Sementara dalam keterangan tertulis, Wakil Menteri Agama KH Zainut Tauhid Sa’adi menyatakan, isu pembubaran Majelis Ulama Indonesia (MUI) amat berlebihan. ”Saya kira hal itu terlalu berlebihan. Ibarat rumah ada tikusnya, masak rumahnya mau dibakar,” tutur Zainut.
Transparansi proses
Pengamat terorisme Al Chaidar berpandangan, aparat harus berpegang pada prinsip asas praduga tak bersalah dalam menangani kasus dugaan tindak pidana terorisme. Untuk menjawab berbagai spekulasi liar di masyarakat, proses hukum harus dilakukan secara terbuka. Kepolisian juga harus mampu menjelaskan secara terang benderang peran dari setiap tersangka dalam kegiatan terorisme.
”Sejak tahun 2013 sampai saat ini, Jamaah Islamiyah (JI) sudah berubah menjadi organisasi humanitarian atau organisasi kemanusiaan.
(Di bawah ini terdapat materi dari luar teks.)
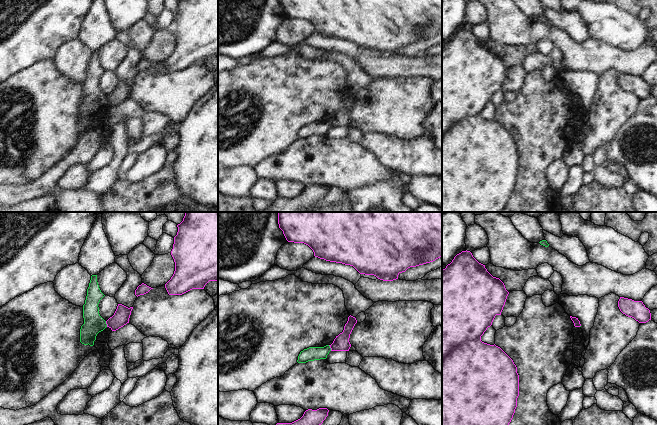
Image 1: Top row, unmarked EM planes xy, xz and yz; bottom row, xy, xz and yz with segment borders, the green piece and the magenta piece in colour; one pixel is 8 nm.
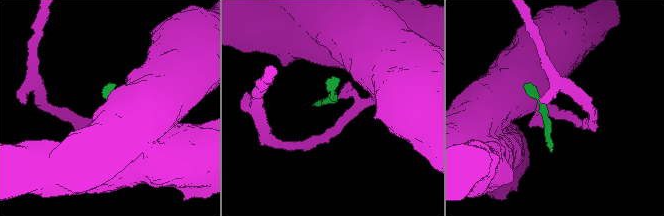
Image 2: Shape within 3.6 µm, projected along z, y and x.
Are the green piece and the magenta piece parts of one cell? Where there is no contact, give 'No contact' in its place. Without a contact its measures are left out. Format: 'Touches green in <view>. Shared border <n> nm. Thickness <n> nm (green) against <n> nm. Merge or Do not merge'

Mereka mengumpulkan dana untuk tugas kemanusian di Timur Tengah seperti Suriah. Tetapi ada juga kegiatan klandestin yang terkoneksi dengan jaringan Al Qaeda,” terang Al Chaidar.
Berdasarkan hasil penelitiannya, Al Chaidar menyebut setelah bertransformasi menjadi organisasi kemanusiaan, JI berfokus mengumpulkan dana amal dan jaringan pengumpulan dana (crowd funding) melalui tujuh organisasi termasuk Syam Organizer dan One Care. Dana itu tidak digunakan untuk membeli senjata maupun bahan peledak.
Para pengikut JI sudah tidak lagi merepresentasikan diri sebagai martir. Namun, Indonesia digunakan sebagai tempat mencari uang untuk kegiatan kemanusiaan di negara-negara Timur Tengah yang berkonflik. Jumlah dana yang dikumpulkan cukup besar, mencapai Rp 28 miliar per bulan.
”Sejak 2013, JI sudah menjadi organisasi dakwah dan kemanusiaan. Polisi harus mampu membuktikan keterlibatan mereka dalam aksi terorisme jika memang mereka menyatakan memiliki alat bukti,” kata Chaidar.
Peneliti terorisme Centre for Strategic and International Studies Alif Satria mengatakan, penangkapan Ahmad Zain sebagai anggota MUI tidak tepat jika berujung pada wacana pembubaran MUI. Alasannya, tidak semua anggota MUI adalah teroris. Namun, pelajaran berharga dari penangkapan itu adalah perlunya pengetatan seleksi anggota MUI.
MUI harus bisa memastikan bahwa anggotanya adalah tokoh agama yang mengedepankan persatuan dan toleransi antarumat beragama. Bukan anggota teroris. Terlebih MUI memiliki kewenangan otoritatif, yaitu membuat fatwa yang dipatuhi oleh umat Islam di Indonesia.
Alif juga tidak sepakat dengan pandangan bahwa Densus 88 menyasar kelompok tertentu dalam penegakan hukum tindak pidana terorisme. Selama ini, Densus 88 selalu menyasar mereka yang terkait kelompok teroris entah mereka bekerja di MUI, BUMN, bahkan perusahaan swasta. Semua tuduhan tindak kejahatan itu harus mampu dibuktikan di pengadilan yang putusannya dapat dibaca secara terbuka oleh publik.
”Jangan sampai ada pengecualian hanya karena seseorang merupakan bagian dari organisasi tertentu, maka mereka tidak diinvestigasi atas tuduhan terorisme,” kata Alif.
Alif juga sepakat bahwa Densus 88 maupun kepolisian perlu mengklarifikasi segala tudingan dari masyarakat tersebut dengan memberikan informasi yang jelas. Sebab, jika dibiarkan, tudingan itu bisa mempolarisasi opini masyarakat bahwa operasi antiterorisme itu melawan umat Islam.
”Hal itulah yang sesungguhnya menjadi tujuan strategis kelompok teroris, yaitu untuk memecah belah antara masyarakat dan pemerintah,” pungkas Alif.